**Problem to work on:**
From the line with "Engineering Insurance Conference 2019" to the line with "Power Advisory LLC", retype every line exactly, including those two, and leave out the rest of the data below.

**Information provided:**

= Beginning of Section =

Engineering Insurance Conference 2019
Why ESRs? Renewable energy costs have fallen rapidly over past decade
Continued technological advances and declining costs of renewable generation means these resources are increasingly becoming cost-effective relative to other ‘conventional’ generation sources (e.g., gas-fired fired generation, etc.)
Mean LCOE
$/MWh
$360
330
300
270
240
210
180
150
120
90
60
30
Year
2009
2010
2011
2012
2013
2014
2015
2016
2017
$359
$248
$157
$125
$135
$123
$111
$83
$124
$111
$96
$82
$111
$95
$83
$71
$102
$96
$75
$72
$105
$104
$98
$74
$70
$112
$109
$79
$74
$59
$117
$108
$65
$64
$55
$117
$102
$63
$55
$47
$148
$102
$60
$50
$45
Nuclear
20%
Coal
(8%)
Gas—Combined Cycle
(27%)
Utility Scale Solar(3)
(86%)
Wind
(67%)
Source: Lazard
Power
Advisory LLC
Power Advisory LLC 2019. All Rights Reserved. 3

= End of Section =
= Beginning of Section =

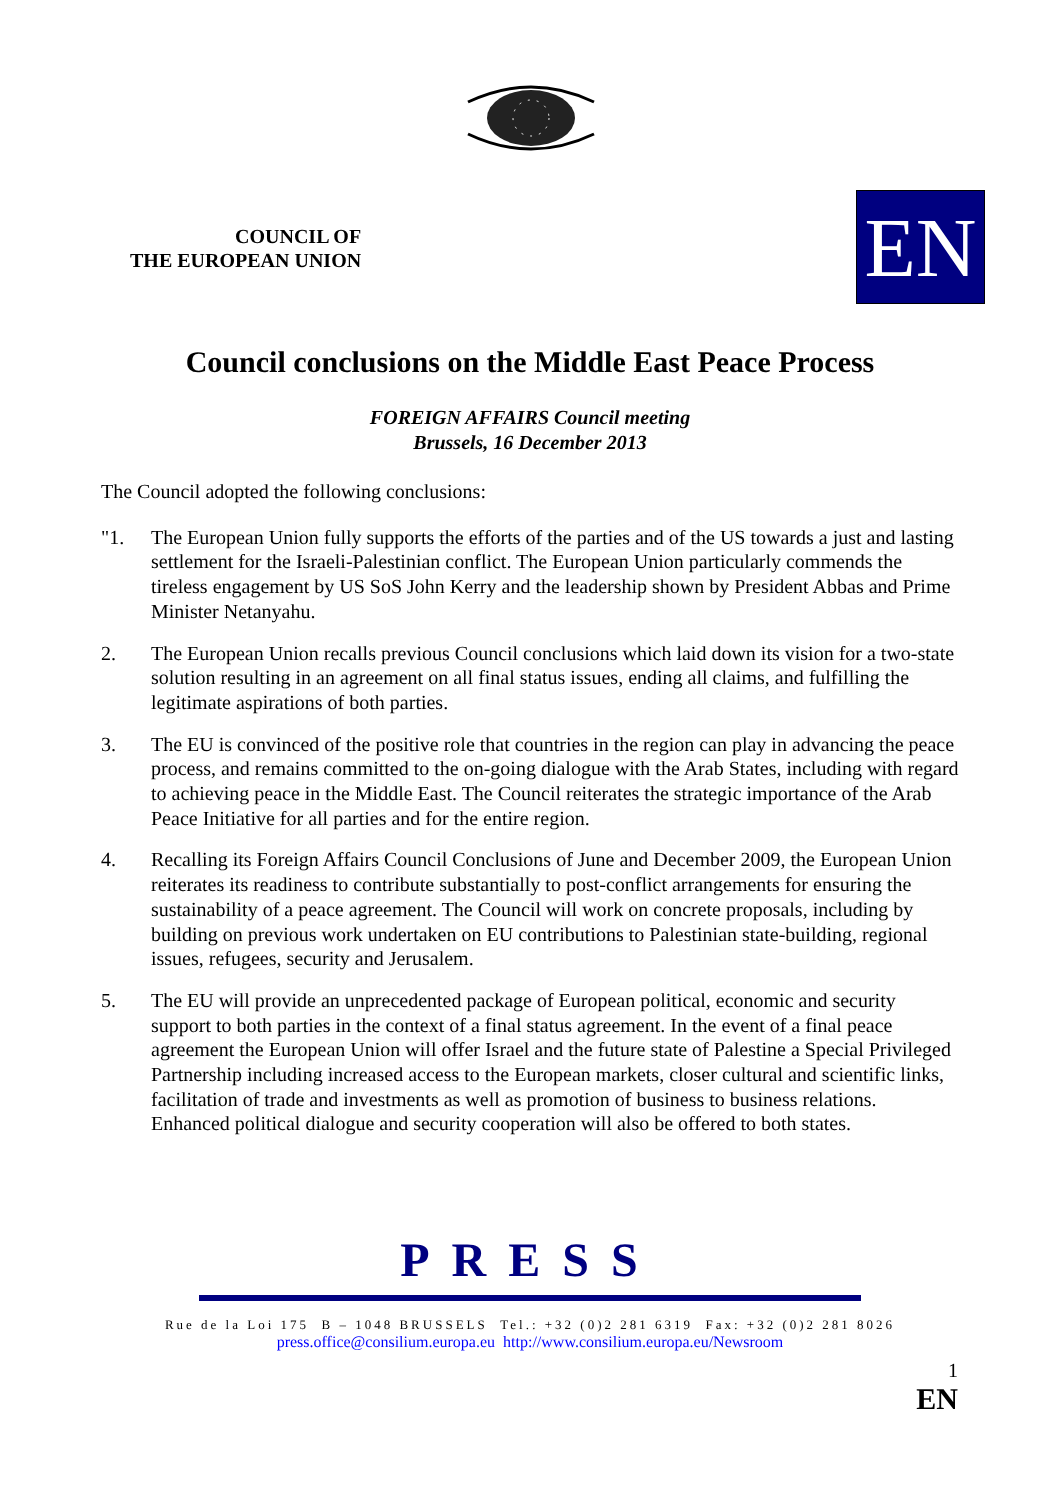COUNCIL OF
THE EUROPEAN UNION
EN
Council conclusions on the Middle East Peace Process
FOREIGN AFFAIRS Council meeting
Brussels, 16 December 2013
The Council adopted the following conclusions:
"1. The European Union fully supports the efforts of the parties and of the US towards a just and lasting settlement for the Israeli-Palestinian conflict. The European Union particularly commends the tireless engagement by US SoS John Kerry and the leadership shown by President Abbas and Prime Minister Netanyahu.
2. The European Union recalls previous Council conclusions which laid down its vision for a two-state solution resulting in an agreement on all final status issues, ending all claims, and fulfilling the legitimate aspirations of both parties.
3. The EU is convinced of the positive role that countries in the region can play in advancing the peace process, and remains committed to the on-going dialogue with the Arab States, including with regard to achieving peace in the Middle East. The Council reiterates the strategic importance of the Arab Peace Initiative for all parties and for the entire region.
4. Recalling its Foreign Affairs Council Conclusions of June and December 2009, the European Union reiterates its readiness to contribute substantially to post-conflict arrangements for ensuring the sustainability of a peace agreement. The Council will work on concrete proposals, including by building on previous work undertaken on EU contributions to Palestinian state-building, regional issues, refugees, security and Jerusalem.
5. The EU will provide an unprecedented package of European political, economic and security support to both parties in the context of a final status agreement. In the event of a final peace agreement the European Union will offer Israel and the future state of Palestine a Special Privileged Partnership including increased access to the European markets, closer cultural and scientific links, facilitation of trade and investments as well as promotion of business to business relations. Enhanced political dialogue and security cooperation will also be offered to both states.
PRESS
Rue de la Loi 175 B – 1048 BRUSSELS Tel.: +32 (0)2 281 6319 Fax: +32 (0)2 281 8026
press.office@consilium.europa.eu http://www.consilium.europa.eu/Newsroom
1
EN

= End of Section =
= Beginning of Section =

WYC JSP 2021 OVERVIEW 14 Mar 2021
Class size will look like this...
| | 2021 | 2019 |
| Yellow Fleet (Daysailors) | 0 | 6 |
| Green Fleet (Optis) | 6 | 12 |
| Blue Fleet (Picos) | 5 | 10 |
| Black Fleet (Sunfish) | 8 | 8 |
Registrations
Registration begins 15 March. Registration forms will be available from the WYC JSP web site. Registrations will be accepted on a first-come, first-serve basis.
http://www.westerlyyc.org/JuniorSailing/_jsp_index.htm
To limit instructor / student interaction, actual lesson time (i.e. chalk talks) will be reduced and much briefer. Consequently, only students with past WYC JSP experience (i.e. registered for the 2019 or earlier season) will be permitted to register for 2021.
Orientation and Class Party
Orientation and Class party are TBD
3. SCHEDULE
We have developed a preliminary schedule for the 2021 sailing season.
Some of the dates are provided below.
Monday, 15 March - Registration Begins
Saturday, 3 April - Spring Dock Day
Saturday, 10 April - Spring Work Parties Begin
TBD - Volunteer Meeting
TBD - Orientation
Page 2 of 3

= End of Section =

**Task solution:**
Engineering Insurance Conference 2019
Why ESRs? Renewable energy costs have fallen rapidly over past decade
Continued technological advances and declining costs of renewable generation means these resources are increasingly becoming cost-effective relative to other ‘conventional’ generation sources (e.g., gas-fired fired generation, etc.)
Mean LCOE
$/MWh
$360
330
300
270
240
210
180
150
120
90
60
30
Year
2009
2010
2011
2012
2013
2014
2015
2016
2017
$359
$248
$157
$125
$135
$123
$111
$83
$124
$111
$96
$82
$111
$95
$83
$71
$102
$96
$75
$72
$105
$104
$98
$74
$70
$112
$109
$79
$74
$59
$117
$108
$65
$64
$55
$117
$102
$63
$55
$47
$148
$102
$60
$50
$45
Nuclear
20%
Coal
(8%)
Gas—Combined Cycle
(27%)
Utility Scale Solar(3)
(86%)
Wind
(67%)
Source: Lazard
Power
Advisory LLC
Power Advisory LLC 2019. All Rights Reserved. 3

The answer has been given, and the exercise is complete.